Users sometimes click Yes to bypass the warning temporarily and continue using Outlook. Although the connection may still work, certificate warnings should not be ignored permanently.

These warnings are designed to protect against:

Fraudulent servers
Man-in-the-middle attacks
Misconfigured certificates
Expired security certificates

If the warning appears repeatedly, the root cause should be identified and corrected.

Troubleshooting the Issue

The troubleshooting process involves checking the Outlook server settings for incorrect characters and verifying whether the mail server certificate is valid.

Step 1: Check Outlook Email Server Settings for Extra Dots or Incorrect Characters

One of the most common causes of this Outlook certificate warning is a typo in the incoming or outgoing mail server settings, especially an extra period (“dot”) at the end of the server address. Because SSL certificates require an exact match, Outlook treats these as completely different server names.

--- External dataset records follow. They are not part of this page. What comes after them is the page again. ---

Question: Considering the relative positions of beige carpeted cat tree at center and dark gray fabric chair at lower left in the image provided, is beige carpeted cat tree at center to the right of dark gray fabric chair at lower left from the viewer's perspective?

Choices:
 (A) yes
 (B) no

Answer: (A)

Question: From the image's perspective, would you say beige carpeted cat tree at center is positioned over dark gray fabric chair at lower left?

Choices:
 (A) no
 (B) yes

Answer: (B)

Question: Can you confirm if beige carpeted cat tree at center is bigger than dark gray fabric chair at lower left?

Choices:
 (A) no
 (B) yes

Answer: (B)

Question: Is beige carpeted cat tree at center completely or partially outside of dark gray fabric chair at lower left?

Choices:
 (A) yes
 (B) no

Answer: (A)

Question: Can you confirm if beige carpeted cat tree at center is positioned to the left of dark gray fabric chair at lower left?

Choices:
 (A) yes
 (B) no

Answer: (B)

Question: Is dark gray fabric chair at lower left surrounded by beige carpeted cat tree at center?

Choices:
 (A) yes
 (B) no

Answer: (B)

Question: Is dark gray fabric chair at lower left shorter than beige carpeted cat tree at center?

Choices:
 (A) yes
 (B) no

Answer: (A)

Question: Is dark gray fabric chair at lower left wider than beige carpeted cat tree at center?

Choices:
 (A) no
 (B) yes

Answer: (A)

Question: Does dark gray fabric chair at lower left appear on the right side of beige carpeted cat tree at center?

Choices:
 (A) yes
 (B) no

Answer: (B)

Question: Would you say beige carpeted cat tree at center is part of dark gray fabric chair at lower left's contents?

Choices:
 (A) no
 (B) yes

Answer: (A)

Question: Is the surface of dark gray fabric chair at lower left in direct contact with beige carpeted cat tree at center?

How to Check the Server Settings in Outlook

The exact menu names may vary slightly depending on the Outlook version, but the process is generally the same.

Open Microsoft Outlook on your computer.
Click File in the upper-left corner.
Next, select Account Settings, then choose Account Settings again from the dropdown menu.
In the Email tab, select your email account from the list.
Click Change.
You will now see the server configuration information. Carefully check for extra periods or dots, spaces, misspellings, incorrect domain names or additional characters in:
- Incoming mail server (IMAP or POP)
- Outgoing mail server (SMTP)

For example:

Incorrect:

pop3.comcast.net.

Correct:

pop3.comcast.net

After correcting any issues:

Click Next, then click Done to save the settings.
Restart Outlook and test the connection again.

If the warning disappears, the issue was caused by a server name mismatch.

Step 2: Verify Whether the SSL Certificate Is Expired

If the Outlook server settings appear correct, the next step is to check the mail server’s SSL certificate. An expired or improperly configured certificate can also trigger the error: The server you are connected to is using a security certificate that cannot be verified.

How to Check the Certificate

Visit the SSL Checker website: https://www.sslshopper.com/ssl-checker.html
Enter the mail server name from Outlook in the Server Hostname field. Example: pop3.[your_domain].com
Then click the Check SSL button.
The tool will verify certificate expiration dates, certificate name mismatches, trust chain problems, and SSL configuration issues.

What to Do Based on the SSL Checker Results

Based on the SSL checker results, do one of the following:

If the Certificate Is Expired or Invalid

Contact your mail server administrator or hosting provider to renew or replace the certificate and correct any SSL/TLS configuration problems.
As a temporary workaround, you can add the affected mail server domains to Bitdefender’s Online Threat Prevention exceptions list. This prevents Bitdefender from scanning encrypted traffic for those specific servers. Follow the appropriate guide below:

- How to Add an Online Threat Prevention Exception in Bitdefender Total Security, Internet Security or Antivirus Plus
- How to Add an Online Threat Prevention Exception in Bitdefender App (Hub)

If the Certificate Is Valid and Trusted

Contact the Bitdefender Support team for further assistance.